Nous sommes revenus sans dire un mot ; dans la voiture, Jason a respecté mon silence. Je l’ai laissé à quatorze heures pour ma leçon quotidienne en Toyota et il m’a fallu prendre sur moi pour me concentrer un tant soit peu sur la conduite. Bien sûr, cette fine mouche d’Anita s’en est vite rendu compte.

— Alors, ma puce, qu’est-ce qui t’arrive ? Tu ne dis rien, tu as l’air ailleurs, pas à la conduite en tout cas. Alors ?
— Ce soir, je mange avec Jason ; je lui ai dit oui pour... pour... enfin...

J’ai arrêté, bégayant presque, incapable de continuer ; je me suis garée à la sauvage pour me tourner vers Anita. Ma voix me semblait trop rauque et chevrotante à la fois.

— Tu veux dire... Tu vas faire l’amour avec lui ? Ouah ! Tu es encore vierge, je pense... Ma petite puce, courage ! J’espère qu’il sera attentionné pour cette première fois ; comme il est super bien monté, tu risques de souffrir, sinon.
— Je comprends pas ; il est monté où ?
— D’accord... Tu le fais pas exprès ? Non, bien sûr ; j’aurais dû m’en douter... Il est super bien monté, ça veut dire qu’il est richement doté par dame Nature, très richement même ; je n’ai jamais baisé avec lui, mais j’ai une amie qui l’a fait, et elle me l’a dit. Et vu son expérience, quand elle affirme qu’il est hors concours, c’est vrai.

Je suis restée bouche bée durant cette explication de texte, puis le rouge a envahi mes joues, mon front, mes oreilles... Bon sang, Steph, tu es vierge et tu vas faire l’amour avec un mâle hors concours, une bête de sexe, et beau comme un Dieu en plus ! Je me suis raclé la gorge pour me donner une contenance.

— Tu crois que je vais avoir mal ?
— Je ne sais pas ; je ne veux pas te faire peur non plus ; et ça dépend de toi, des préliminaires : si tu es prête, bien lubrifiée, tu n’auras pas trop mal. Au contraire. Surtout dans la mesure où il en a vraiment une grosse. Mais enfin, qu’est-ce qui t’arrive ?
— J’arrive pas à croire qu’on parle de ça toutes les deux ! Je suis horriblement gênée et en même temps terriblement excitée, voilà !
— Tu me raconteras ta folle nuit ? J’ai hâte de savoir comment il est.

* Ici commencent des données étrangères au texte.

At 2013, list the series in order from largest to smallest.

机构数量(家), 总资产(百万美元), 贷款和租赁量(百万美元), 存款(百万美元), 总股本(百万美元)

J’ai ri, un peu rassérénée de voir Anita quémander des renseignements croustillants ; et j’ai démarré, enfin débarrassée de mes pensées les plus négatives. Séance de conduite sans anicroche, je n’ai renversé personne, aucun cop ne m’a verbalisée. À dix-huit heures j’étais chez moi, à nouveau anxieuse ; comment m’habiller ? Je rougis en me disant que ces vêtements que je choisirais, je ne les garderais pas longtemps sur moi.